ASSIGNED TASK — Write the data below out again, exactly as each line reads.

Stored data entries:
◇ ◇ ◇ ◇

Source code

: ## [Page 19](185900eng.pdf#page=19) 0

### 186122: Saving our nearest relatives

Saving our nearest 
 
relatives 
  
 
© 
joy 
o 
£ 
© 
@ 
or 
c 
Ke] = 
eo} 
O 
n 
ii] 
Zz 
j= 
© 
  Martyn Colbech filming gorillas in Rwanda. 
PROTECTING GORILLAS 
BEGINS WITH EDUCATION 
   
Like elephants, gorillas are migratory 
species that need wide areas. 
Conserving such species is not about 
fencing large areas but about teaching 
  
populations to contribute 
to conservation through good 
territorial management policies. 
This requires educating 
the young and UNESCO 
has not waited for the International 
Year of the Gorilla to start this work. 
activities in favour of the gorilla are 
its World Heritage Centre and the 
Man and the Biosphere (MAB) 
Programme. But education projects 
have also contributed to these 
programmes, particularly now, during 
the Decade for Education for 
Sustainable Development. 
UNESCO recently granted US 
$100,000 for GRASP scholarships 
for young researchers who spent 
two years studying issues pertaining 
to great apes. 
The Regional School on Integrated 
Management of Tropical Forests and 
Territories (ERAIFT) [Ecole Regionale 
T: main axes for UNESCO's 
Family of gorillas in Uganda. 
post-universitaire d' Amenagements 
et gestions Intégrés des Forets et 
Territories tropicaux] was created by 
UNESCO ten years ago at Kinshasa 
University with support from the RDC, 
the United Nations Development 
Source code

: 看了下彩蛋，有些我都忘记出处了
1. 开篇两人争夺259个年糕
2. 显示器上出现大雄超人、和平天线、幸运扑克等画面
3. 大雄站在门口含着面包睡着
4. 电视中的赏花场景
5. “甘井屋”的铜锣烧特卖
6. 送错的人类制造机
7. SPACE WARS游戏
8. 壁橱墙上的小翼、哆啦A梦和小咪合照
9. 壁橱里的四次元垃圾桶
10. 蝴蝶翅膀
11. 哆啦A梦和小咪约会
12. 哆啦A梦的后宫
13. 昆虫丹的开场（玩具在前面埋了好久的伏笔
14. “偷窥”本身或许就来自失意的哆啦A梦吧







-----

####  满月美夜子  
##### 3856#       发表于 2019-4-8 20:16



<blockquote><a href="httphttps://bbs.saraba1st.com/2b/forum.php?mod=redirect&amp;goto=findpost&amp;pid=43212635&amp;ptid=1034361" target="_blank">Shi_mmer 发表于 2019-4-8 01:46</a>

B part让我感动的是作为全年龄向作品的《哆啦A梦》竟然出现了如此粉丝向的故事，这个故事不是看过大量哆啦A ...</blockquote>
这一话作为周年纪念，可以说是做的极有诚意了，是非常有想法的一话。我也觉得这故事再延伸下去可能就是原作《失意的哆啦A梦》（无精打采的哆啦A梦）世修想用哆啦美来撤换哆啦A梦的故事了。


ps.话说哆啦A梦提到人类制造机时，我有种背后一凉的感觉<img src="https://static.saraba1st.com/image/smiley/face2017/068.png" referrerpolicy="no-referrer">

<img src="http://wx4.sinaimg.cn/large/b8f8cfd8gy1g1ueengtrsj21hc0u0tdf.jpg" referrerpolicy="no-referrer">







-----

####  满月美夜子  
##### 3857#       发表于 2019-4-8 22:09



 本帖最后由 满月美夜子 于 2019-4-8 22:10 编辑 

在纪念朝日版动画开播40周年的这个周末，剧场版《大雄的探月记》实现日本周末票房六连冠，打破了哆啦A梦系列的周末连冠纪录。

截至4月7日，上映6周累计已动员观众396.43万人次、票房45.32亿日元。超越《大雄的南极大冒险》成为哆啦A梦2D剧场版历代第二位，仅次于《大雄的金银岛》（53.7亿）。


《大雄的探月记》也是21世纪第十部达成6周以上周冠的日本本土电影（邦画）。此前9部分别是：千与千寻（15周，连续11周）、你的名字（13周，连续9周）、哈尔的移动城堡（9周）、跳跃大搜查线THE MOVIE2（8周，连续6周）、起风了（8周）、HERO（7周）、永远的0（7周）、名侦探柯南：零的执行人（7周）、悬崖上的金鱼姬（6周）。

◇ ◇ ◇ ◇

ANSWER TO THE PROBLEM —
Source code

: ## [Page 19](185900eng.pdf#page=19) 0

### 186122: Saving our nearest relatives

Saving our nearest 
 
relatives 
  
 
© 
joy 
o 
£ 
© 
@ 
or 
c 
Ke] = 
eo} 
O 
n 
ii] 
Zz 
j= 
© 
  Martyn Colbech filming gorillas in Rwanda. 
PROTECTING GORILLAS 
BEGINS WITH EDUCATION 
   
Like elephants, gorillas are migratory 
species that need wide areas. 
Conserving such species is not about 
fencing large areas but about teaching 
  
populations to contribute 
to conservation through good 
territorial management policies. 
This requires educating 
the young and UNESCO 
has not waited for the International 
Year of the Gorilla to start this work. 
activities in favour of the gorilla are 
its World Heritage Centre and the 
Man and the Biosphere (MAB) 
Programme. But education projects 
have also contributed to these 
programmes, particularly now, during 
the Decade for Education for 
Sustainable Development. 
UNESCO recently granted US 
$100,000 for GRASP scholarships 
for young researchers who spent 
two years studying issues pertaining 
to great apes. 
The Regional School on Integrated 
Management of Tropical Forests and 
Territories (ERAIFT) [Ecole Regionale 
T: main axes for UNESCO's 
Family of gorillas in Uganda. 
post-universitaire d' Amenagements 
et gestions Intégrés des Forets et 
Territories tropicaux] was created by 
UNESCO ten years ago at Kinshasa 
University with support from the RDC, 
the United Nations Development 
Source code

: 看了下彩蛋，有些我都忘记出处了
1. 开篇两人争夺259个年糕
2. 显示器上出现大雄超人、和平天线、幸运扑克等画面
3. 大雄站在门口含着面包睡着
4. 电视中的赏花场景
5. “甘井屋”的铜锣烧特卖
6. 送错的人类制造机
7. SPACE WARS游戏
8. 壁橱墙上的小翼、哆啦A梦和小咪合照
9. 壁橱里的四次元垃圾桶
10. 蝴蝶翅膀
11. 哆啦A梦和小咪约会
12. 哆啦A梦的后宫
13. 昆虫丹的开场（玩具在前面埋了好久的伏笔
14. “偷窥”本身或许就来自失意的哆啦A梦吧







-----

####  满月美夜子  
##### 3856#       发表于 2019-4-8 20:16



<blockquote><a href="httphttps://bbs.saraba1st.com/2b/forum.php?mod=redirect&amp;goto=findpost&amp;pid=43212635&amp;ptid=1034361" target="_blank">Shi_mmer 发表于 2019-4-8 01:46</a>

B part让我感动的是作为全年龄向作品的《哆啦A梦》竟然出现了如此粉丝向的故事，这个故事不是看过大量哆啦A ...</blockquote>
这一话作为周年纪念，可以说是做的极有诚意了，是非常有想法的一话。我也觉得这故事再延伸下去可能就是原作《失意的哆啦A梦》（无精打采的哆啦A梦）世修想用哆啦美来撤换哆啦A梦的故事了。


ps.话说哆啦A梦提到人类制造机时，我有种背后一凉的感觉<img src="https://static.saraba1st.com/image/smiley/face2017/068.png" referrerpolicy="no-referrer">

<img src="http://wx4.sinaimg.cn/large/b8f8cfd8gy1g1ueengtrsj21hc0u0tdf.jpg" referrerpolicy="no-referrer">







-----

####  满月美夜子  
##### 3857#       发表于 2019-4-8 22:09



 本帖最后由 满月美夜子 于 2019-4-8 22:10 编辑 

在纪念朝日版动画开播40周年的这个周末，剧场版《大雄的探月记》实现日本周末票房六连冠，打破了哆啦A梦系列的周末连冠纪录。

截至4月7日，上映6周累计已动员观众396.43万人次、票房45.32亿日元。超越《大雄的南极大冒险》成为哆啦A梦2D剧场版历代第二位，仅次于《大雄的金银岛》（53.7亿）。


《大雄的探月记》也是21世纪第十部达成6周以上周冠的日本本土电影（邦画）。此前9部分别是：千与千寻（15周，连续11周）、你的名字（13周，连续9周）、哈尔的移动城堡（9周）、跳跃大搜查线THE MOVIE2（8周，连续6周）、起风了（8周）、HERO（7周）、永远的0（7周）、名侦探柯南：零的执行人（7周）、悬崖上的金鱼姬（6周）。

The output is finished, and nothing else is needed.